Sinara Group moves up in Forbes rating

30 September 2014 (10:20)

September 30, 2014. Sinara Group is now in the 96th place in the Forbes rating of Russia’s largest privately owned companies, the company’s PR Center reports.

The magazine’s analysts ranked Russia’s non-state economic sector and created a rating of 200 companies with less than 50% of state-owned or internationally owned authorized capital. A company’s position in the rating is based on its revenues in 2013.

Forbes analysts say that the list of businesses has remained virtually the same as last year: only 16 companies had to give room to stronger competitors.

‘The rating of non-listed companies (there are 140 of them on the list) is slightly better than that of the listed ones as usual. The listed companies’ consolidated revenues reached 14.1 trillion RUR, which is only 3.4% higher than in the previous period, while the non-listed companies’ revenues (9.8 trillion RUR) went up by 4.6%,’ the magazine says.
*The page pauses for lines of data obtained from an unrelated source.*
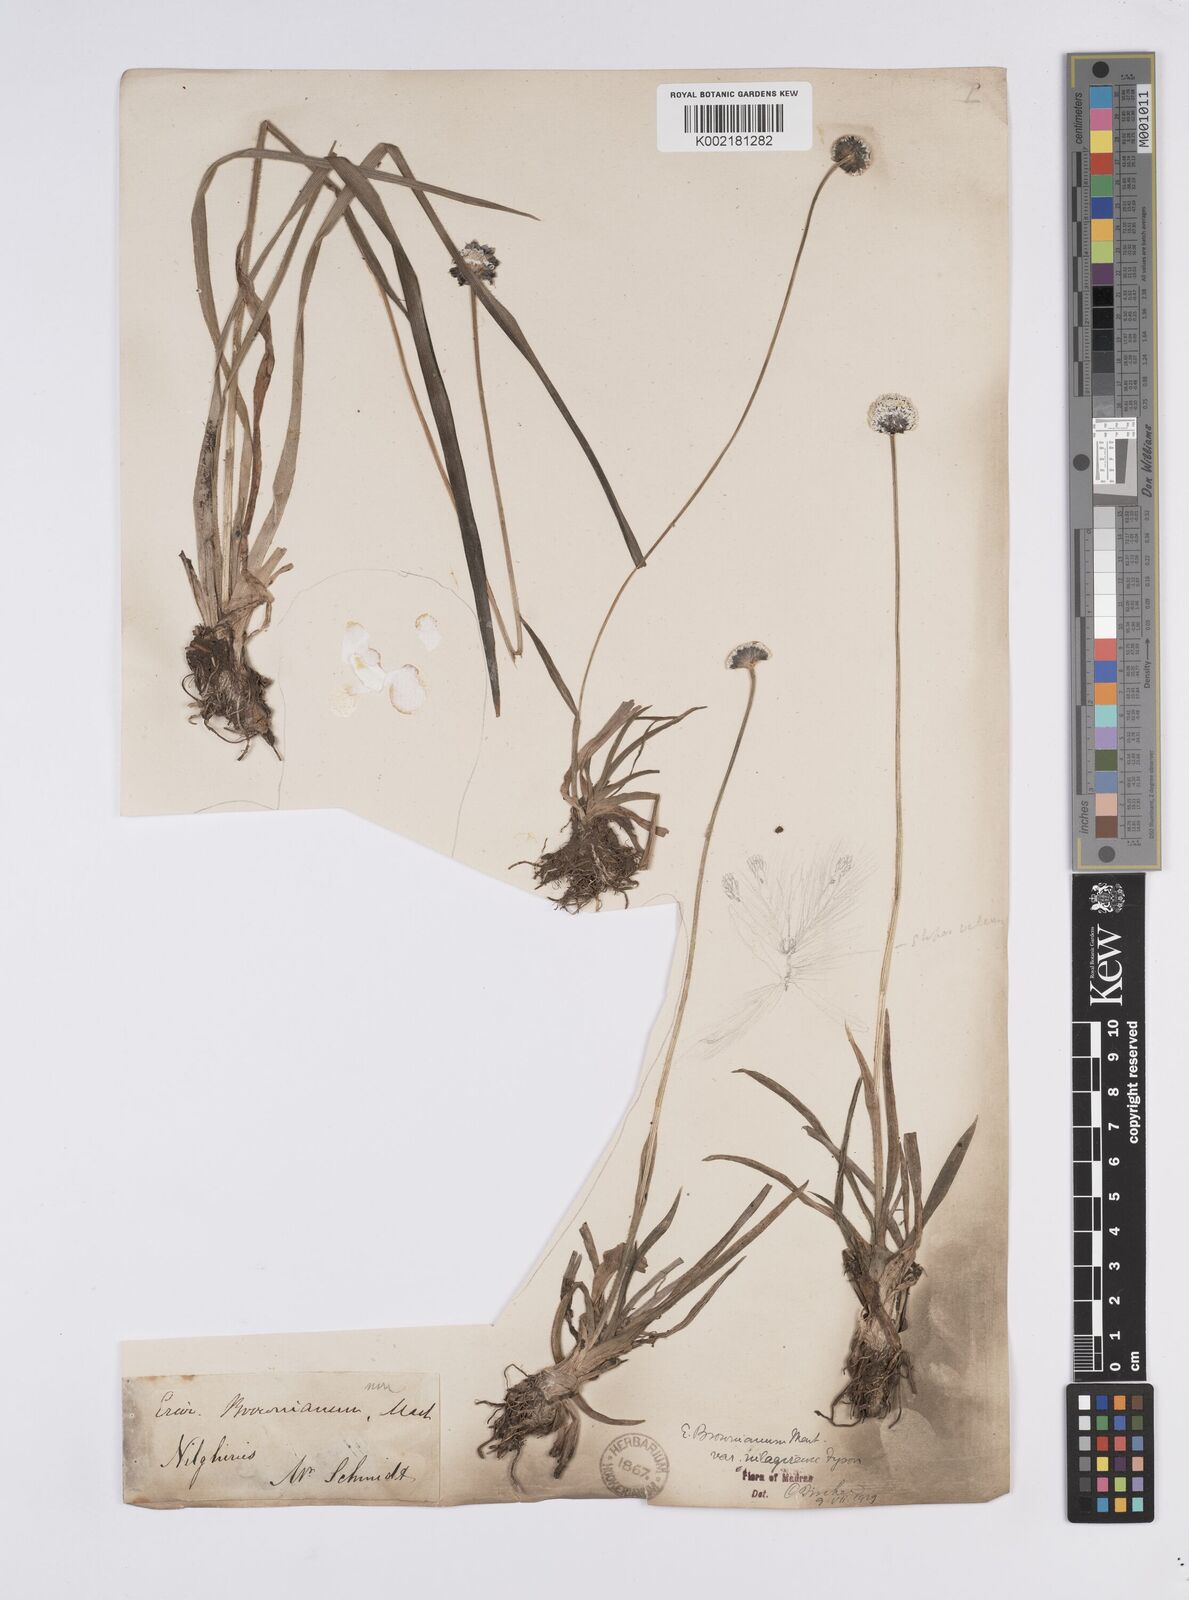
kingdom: Plantae
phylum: Tracheophyta
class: Liliopsida
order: Poales
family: Eriocaulaceae
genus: Eriocaulon
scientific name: Eriocaulon brownianum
Sinara Group’s revenues rose by 7% in 2013 against 2012. Last year was the one of machine-building division growth for the company. Thanks to a structural reorganization of Sinara Transport Machines, STM Service winning Russian Railways’ contract for rolling stock maintenance, and the launch of Lastochka electric trains at Ural Locomotives, the Group’s member enterprises managed to implement their large-scale investment programs and created plenty of new jobs.